Tuesday, August 30, 2011

wow. getting my birthday blues kick-off. is it necessary to feel like shit every time my birthday is coming up? let me review last year's entry...

ah, i wasn't depressed. i was more angry last year. hmm. am i angry now? no. i'm sad. and scared. for quite some time now, i've been thinking of leaving my job. i love my job, don't get me wrong, but i'm getting tired. i'm not young anymore and you all know i have time management issues. it's either i work and not stop, or not work at all for a long time when i'm in vacation mode. the thing is, i've been in work mode since the year started. and i'm juggling so much and i think i keep running out of time. and the lack of time stresses me out.

so there i was thinking, i'd ask the boss if i can just work from home, and fly maybe twice a year to china just to shoot, edit, and lay out photos. basically, there's just the spring/summer and the autumn/winter collection, so it's really an easy thing. if all things work out, a month is enough for a collection. i was in good spirits when i saw how things were working out, and i had a feeling that my prayers were being answered. i also have some projects for thegoldfishpool, and i've been feeling that maybe i can go full time with the business and at the same time, teach again.

then the last china trip was like a slap on the face. the boss made me stay in the factory dorm and cut down my food allowance by 60%. ok, living in a simple dorm is ok, i can live with that. it's just that, i had agreed to go there in the first place with the assurance of staying in a safe and nice place with the proper compensation. to take that away from me, that was a bad low blow. the fact that the dollar has been losing it's power was bad enough, but this was just too much.
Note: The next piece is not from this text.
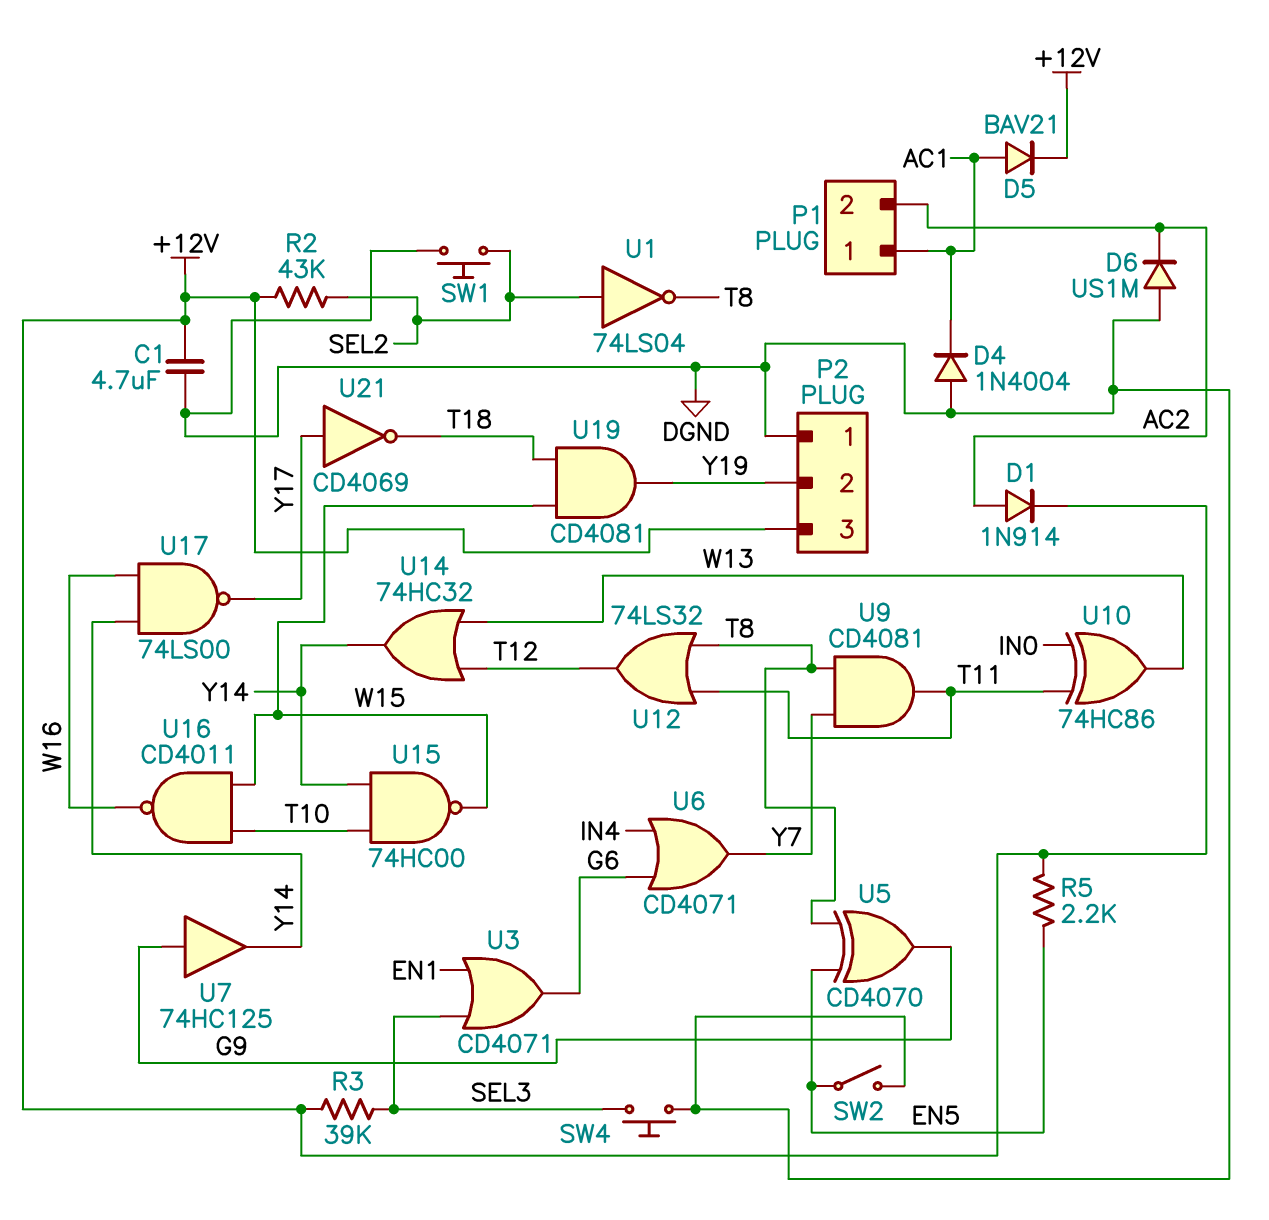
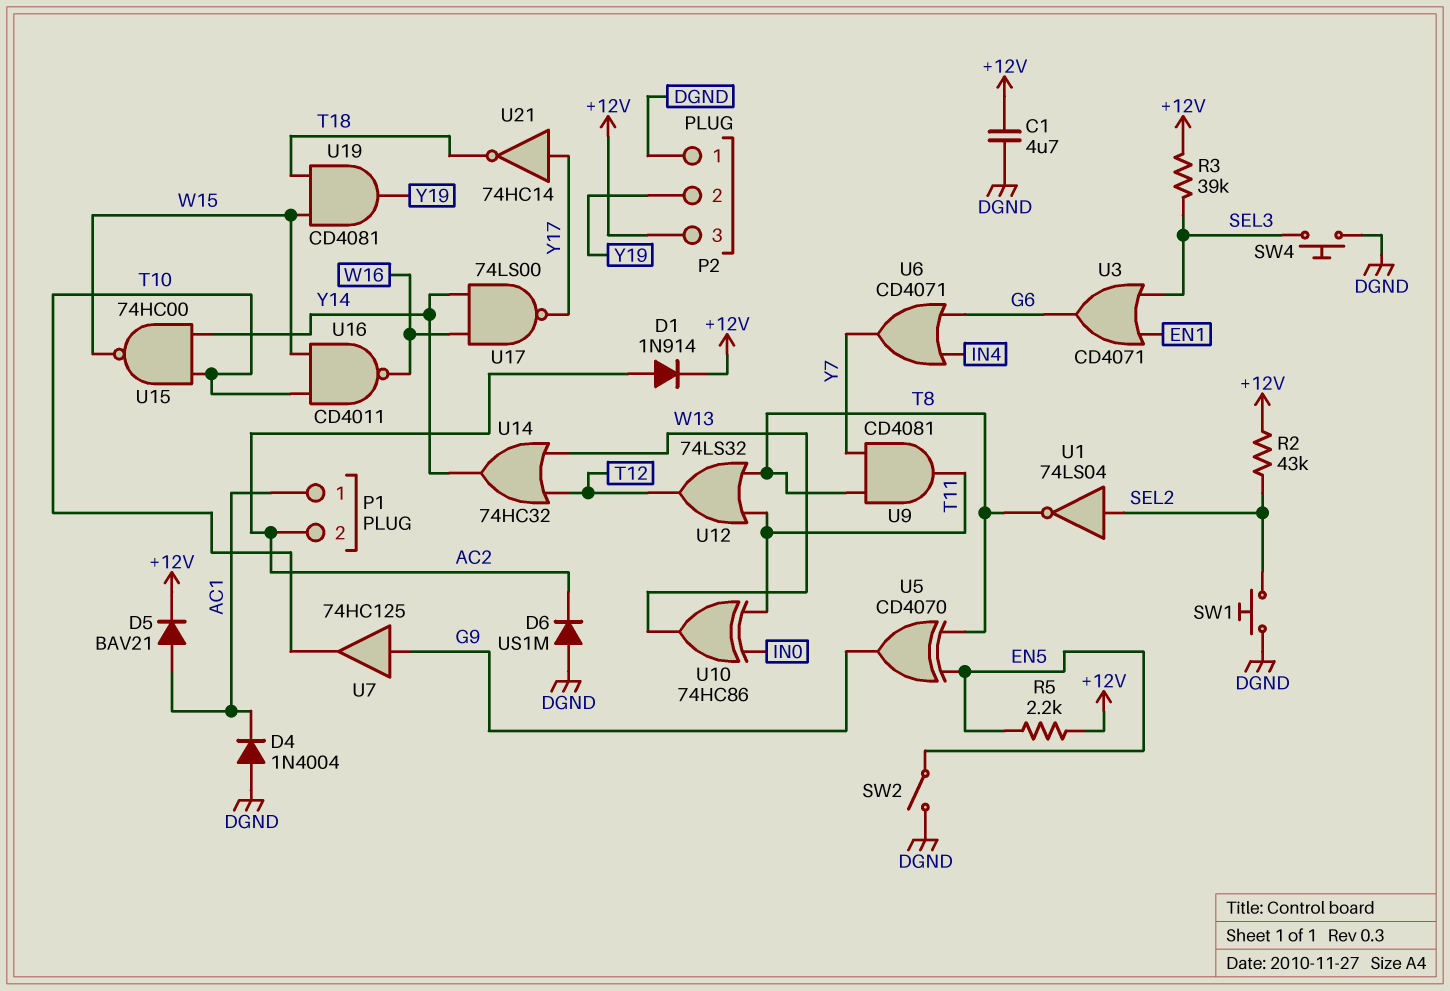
U7: buffer 74HC125 (in G9, out Y14) -> buffer 74HC125 (in G9, out T10)
U21: NOT CD4069 (in Y17, out T18) -> NOT 74HC14 (in Y17, out T18)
so now, i'm in a tight spot. i can't let go of the job just yet, but i don't feel good about the changes. if i do try to resign, they can either give me a counter offer or just let me go. i was planning to go by october. if it were just me, then i can live with a little. simplifying my lifestyle has never been a problem. but the thing is, my cousins and i, we were given a task we accepted voluntarily. because it'll sting the heart really bad if we refused. and we need money for that. we need to send 2 kids to school. it pains me when they come to me and i can't help. i really really need the money badly and i am very scared that teaching and thegoldfishpool might not be enough. then there are 2 other people i help out. and that's a commitment i made and i can't just fail them.

right now, i'm back in frankfurt. i'm tired as fuck but am still happy to be here, because it's always a good experience despite the horror of building the stand for the trade fair. i have 3 more days here then off to my island. when i get back home, i have to work more hours because i have a deadline to meet. i just hope i won't be sad anymore and get my head back on track. and i hope i won't disappoint people i love. because i've been disappointing myself for some time already.

i'm just tired. too tired. and feeling so alone doesn't help either.